Quoted passage |
>>>>

As I understand your issue, this is currently not possible. This is what I get with ncdump -h:

netcdf control-A-2019-07-02-000500-g1 {
dimensions:
	phony_dim_0 = 16 ;
	phony_dim_1 = 16 ;
	phony_dim_2 = 256 ;
	phony_dim_3 = 2 ;
	phony_dim_4 = 1 ;
	phony_dim_5 = 5 ;
variables:
	float ACCPA(phony_dim_0, phony_dim_1) ;
	float ACCPD(phony_dim_0, phony_dim_1) ;
	float ACCPG(phony_dim_0, phony_dim_1) ;
	float ACCPH(phony_dim_0, phony_dim_1) ;
	float ACCPP(phony_dim_0, phony_dim_1) ;
	float ACCPR(phony_dim_0, phony_dim_1) ;
	float ACCPS(phony_dim_0, phony_dim_1) ;
	float AGGREGATET(phony_dim_2, phony_dim_0, phony_dim_1) ;
[...]

It seems that phony_dim_2, phony_dim_0, phony_dim_1 are the x, y and z coordinates and you would need to have a 4th coordinate with time. If the HDF5 files could actually be 4 dimensional (e.g. with a phony time dimension) then you would be able to concatenate over this one.

If somebody with a interest in this feature would make a PR, I would happy to review it.

Alexander-Barth avatar Mar 01 '21 08:03 Alexander-Barth

Rather than directly creating an aggdim from filenames, probably a good first step would be to support creating them from variables with scalars. So if you have one timestep per file, and a variable "time" with just 2006-12-31, which is not a dimension, it could use that too.

Edit: came up in https://discourse.julialang.org/t/read-multi-nc-files-along-new-dimension/70696

visr avatar Oct 31 '21 21:10 visr

If have implemented this feature in the master version. There will be a new release soon:

https://github.com/Alexander-Barth/NCDatasets.jl/blob/master/src/multifile.jl#L79

This is what I get with your sample data:

julia> ds = NCDataset(["control-A-2019-07-02-000000-g1.h5", "control-A-2019-07-02-000500-g1.h5", "control-A-2019-07-02-001000-g1.h5"]; aggdim="time",isnewdim=true);

julia> ds["ACCPA"]
ACCPA (16 × 16 × 3)
  Datatype:    Float32
  Dimensions:  phony_dim_1 × phony_dim_0 × time

Alexander-Barth avatar Sep 07 '22 09:09 Alexander-Barth

I am closing this issue. Feel free to re-open should the issue persists. Thank you for your time to make this issue easily reproducible!

Alexander-Barth avatar Sep 28 '22 09:09 Alexander-Barth

Sorry I didn't get a chance to test things out when you pushed the update - this works great! Super useful to me and I'm guessing many others who are used to how this works in Python/xarray but want to move to Julia.

lsterzinger avatar Sep 28 '22 11:09 lsterzinger

<<<<

Task objective |
Give the name and size of each dimension declared in the ncdump -h output quoted in the forum thread.

Provided data |
>>>>

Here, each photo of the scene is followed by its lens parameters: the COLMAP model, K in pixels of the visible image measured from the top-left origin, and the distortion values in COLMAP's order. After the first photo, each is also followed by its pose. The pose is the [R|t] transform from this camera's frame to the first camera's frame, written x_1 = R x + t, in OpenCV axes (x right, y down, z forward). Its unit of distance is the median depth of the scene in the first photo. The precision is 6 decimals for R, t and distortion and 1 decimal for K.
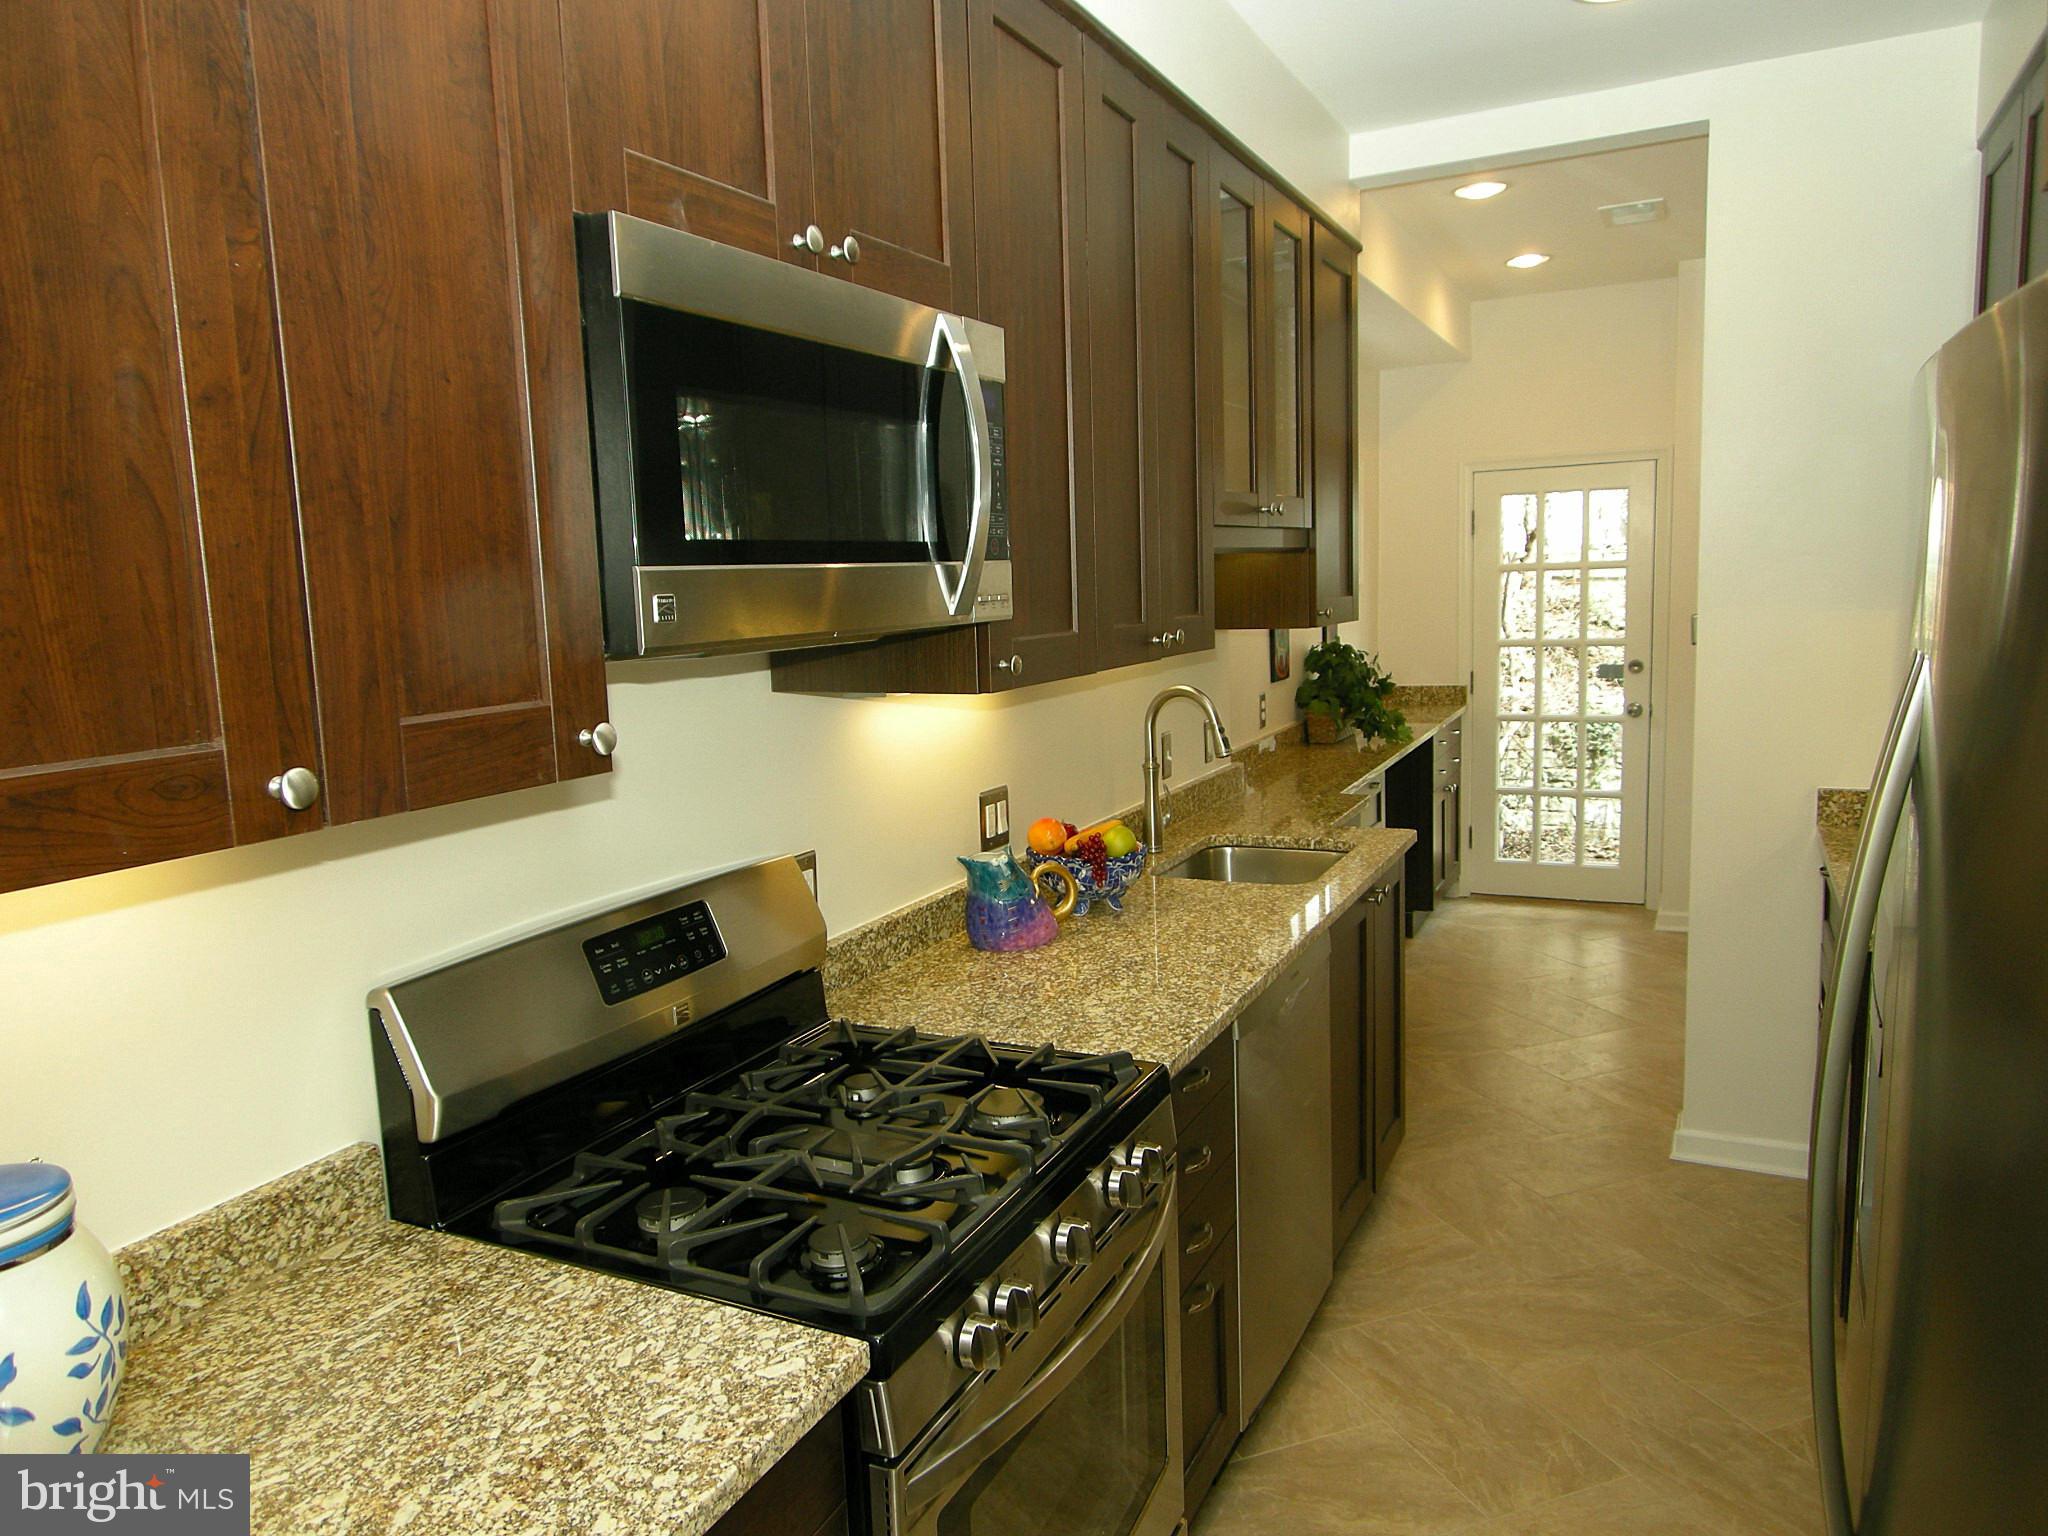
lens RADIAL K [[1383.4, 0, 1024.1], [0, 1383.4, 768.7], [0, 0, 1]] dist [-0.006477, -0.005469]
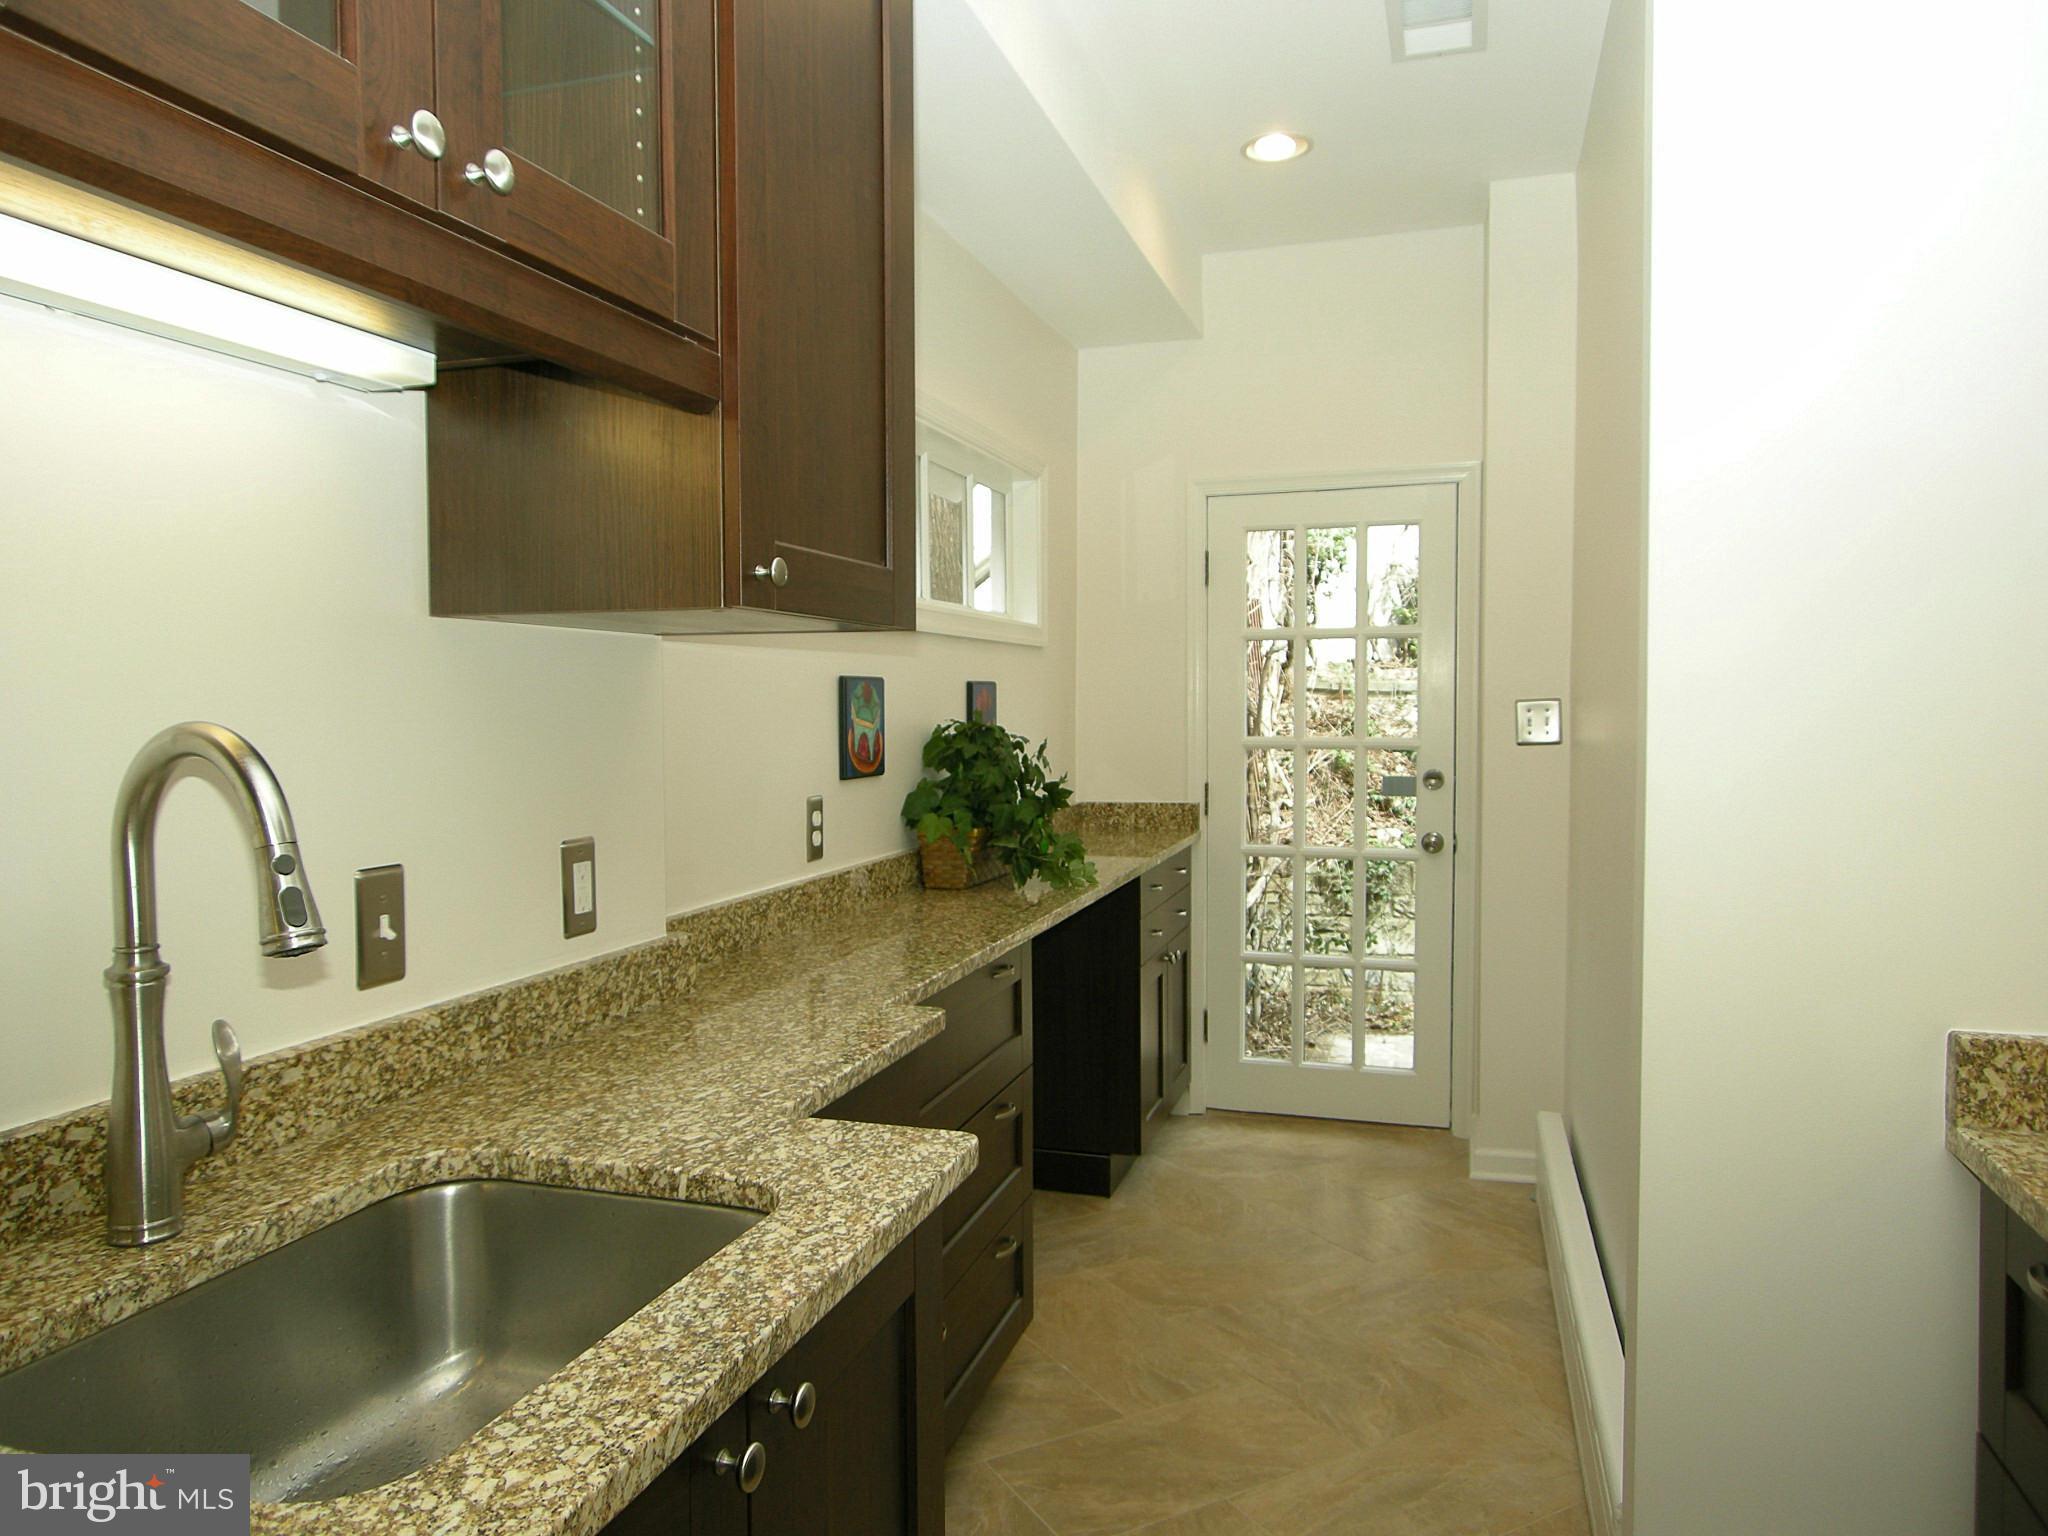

<<<<

Task answer |
phony_dim_0: 16
phony_dim_1: 16
phony_dim_2: 256
phony_dim_3: 2
phony_dim_4: 1
phony_dim_5: 5